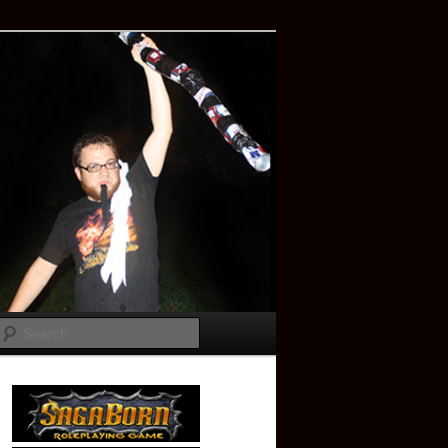
Search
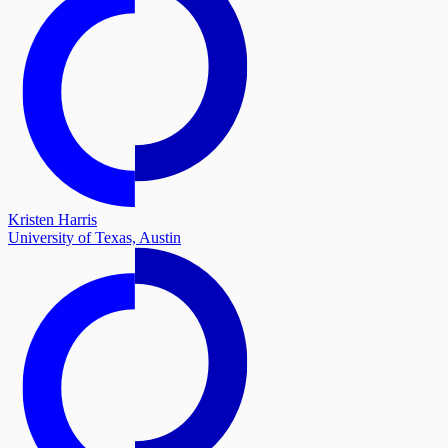
Kristen Harris
University of Texas, Austin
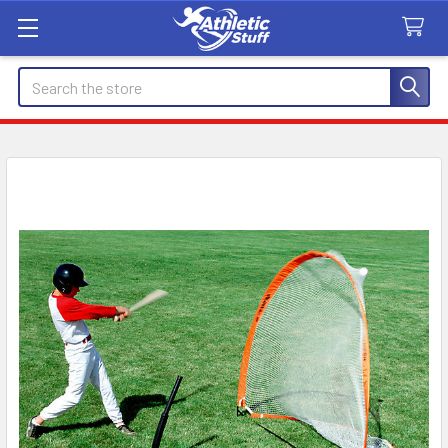
Search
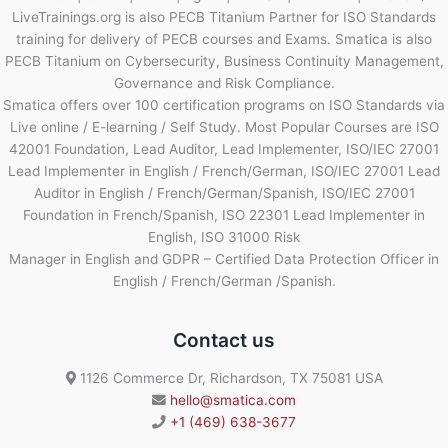
LiveTrainings.org is also PECB Titanium Partner for ISO Standards
training for delivery of PECB courses and Exams. Smatica is also
PECB Titanium on Cybersecurity, Business Continuity Management,
Governance and Risk Compliance.
Smatica offers over 100 certification programs on ISO Standards via
Live online / E-learning / Self Study. Most Popular Courses are ISO
42001 Foundation, Lead Auditor, Lead Implementer, ISO/IEC 27001
Lead Implementer in English / French/German, ISO/IEC 27001 Lead
Auditor in English / French/German/Spanish, ISO/IEC 27001
Foundation in French/Spanish, ISO 22301 Lead Implementer in
English, ISO 31000 Risk
Manager in English and GDPR – Certified Data Protection Officer in
English / French/German /Spanish.
Contact us
1126 Commerce Dr, Richardson, TX 75081 USA
hello@smatica.com
+1 (469) 638-3677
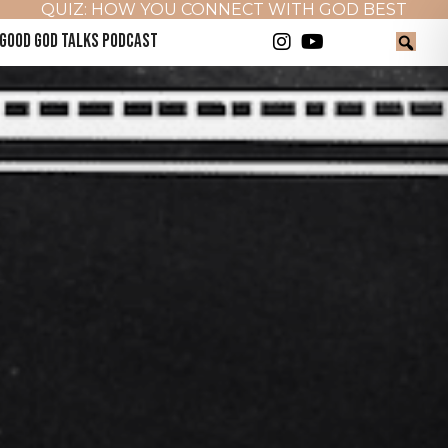
QUIZ: HOW YOU CONNECT WITH GOD BEST
GOOD GOD TALKS PODCAST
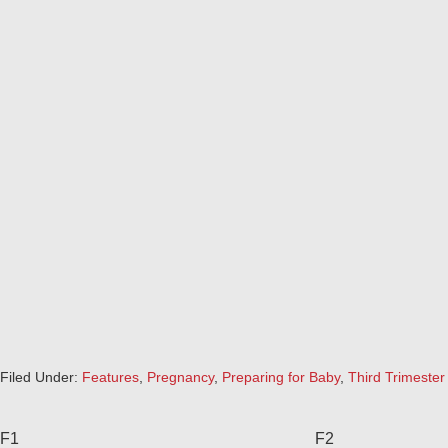
Filed Under:
Features
,
Pregnancy
,
Preparing for Baby
,
Third Trimester
F1
F2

* * *

TASK DESCRIPTION:
Report only the number of lines in the records that include the word "Foundation".

ANSWER:
2